Wednesday, March 04, 2009

Eonnagata - Sadler's Wells




For the first time in a long time, I have seen something so WOW! that I just had to write about it. To clear my head. To becalm the thoughts swirling about inside.

Eonnagata is about Charles de Beaumont, an 18th Century spy, diplomat, soldier, and transvestite. Someone neither male nor female, but somehow both and something else altogether. And it is a piece that is neither dance, nor theatre, but somehow both and something else altogether.

The work is a collaboration between dancer Sylvie Guillem, choreographer Russell Maliphant and “theatre-maker” Robert Lepage, with wonderful costumes by Alexander McQueen, but what brings all these disparate elements together is the quite breathtaking lighting design by Michael Hulls. Hulls lighting is so dynamic, atmospheric and dynamic it beggars belief.
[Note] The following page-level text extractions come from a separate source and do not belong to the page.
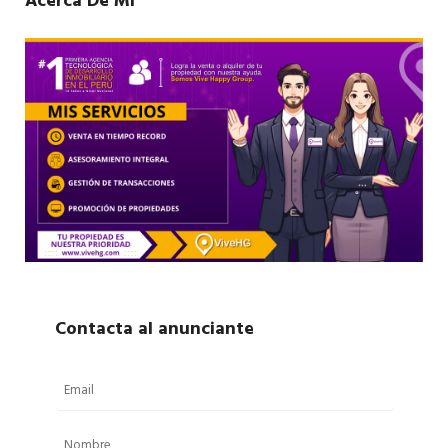
Acerca De Mí
Contacta al anunciante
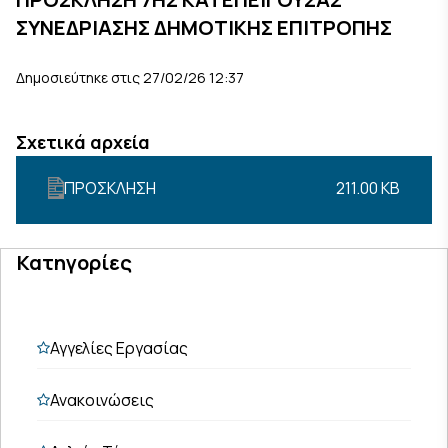
ΣΥΝΕΔΡΙΑΣΗΣ ΔΗΜΟΤΙΚΗΣ ΕΠΙΤΡΟΠΗΣ
Δημοσιεύτηκε στις 27/02/26 12:37
Σχετικά αρχεία
ΠΡΟΣΚΛΗΣΗ
211.00 KB
Κατηγορίες
Αγγελίες Εργασίας
Ανακοινώσεις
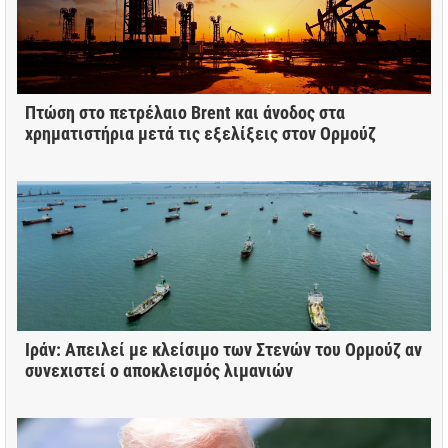
Πτώση στο πετρέλαιο Brent και άνοδος στα
χρηματιστήρια μετά τις εξελίξεις στον Ορμούζ
Ιράν: Απειλεί με κλείσιμο των Στενών του Ορμούζ αν
συνεχιστεί ο αποκλεισμός λιμανιών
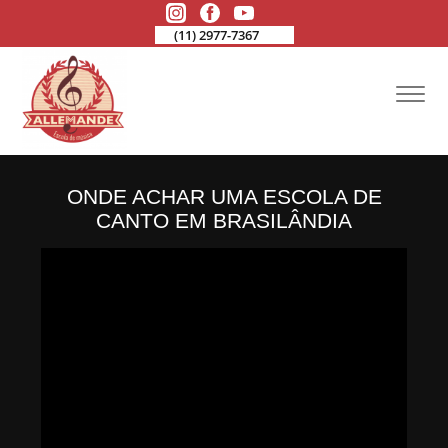
(11) 2977-7367
ONDE ACHAR UMA ESCOLA DE
CANTO EM BRASILÂNDIA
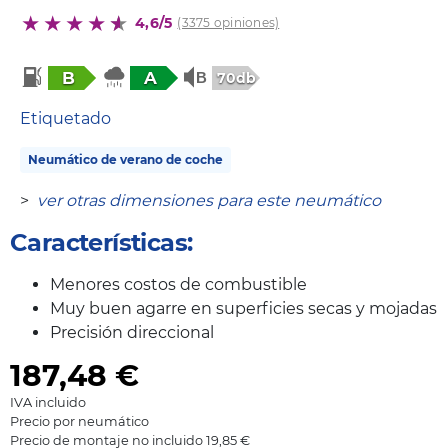
4,6/5
(3375 opiniones)
B
A
70db
Etiquetado
Neumático de verano de coche
>
ver otras dimensiones para este neumático
Características:
Menores costos de combustible
Muy buen agarre en superficies secas y mojadas
Precisión direccional
187,48
€
IVA incluido
Precio por neumático
Precio de montaje no incluido 19,85 €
Given the collaborators, it is tempting to fell that this is a piece which is somehow less than the sum of its parts, the dancing for example never achieves the explosiveness of Guillem and Maliphant’s previous piece “Push” , yet in a way the work achieves something else entirely, as though each of the makers have given up something to achieve something new, something unique, a new flavour, melancholic, introspective, mysterious.

Unique, yet it also reminded me of many of the best things I have seem over the years, the slow intense less-is-more hypnotic world of Butoh, the tai chi inflected movement language of Cloud Gate, the way Complicite segment the stage and define space within it, the lighting effects of Push, the theatrical magic of Philippe Genty, Charles Atlas’s superb lighting for Michael Clark. All of these and yet still something powerful, unique.

The Eastern sensations perhaps stem from the leap that Lepage made between Beaumont’s life of gender confusion and the Onnagata, male Kabuki performers who only ever play female parts. Another element of the hybrid intermingling of ideas: male / female, west / east, theatre / dance.

None of which is to say the work is perfect yet, and maybe it never will be. There were almost two many ideas, and some scenes felt a little rough around the edges. Occasionally the movements were a little awkward, uneasy even, and the sword fighting lacked conviction; there was even the odd fumble. But sometimes something which is not quite 100% can still be so much better than anything else in town.

I immediately wanted to see it again - it is in the nature of projects like these that they develop and mutate in performance. They are back in June and I’ve booked my ticket.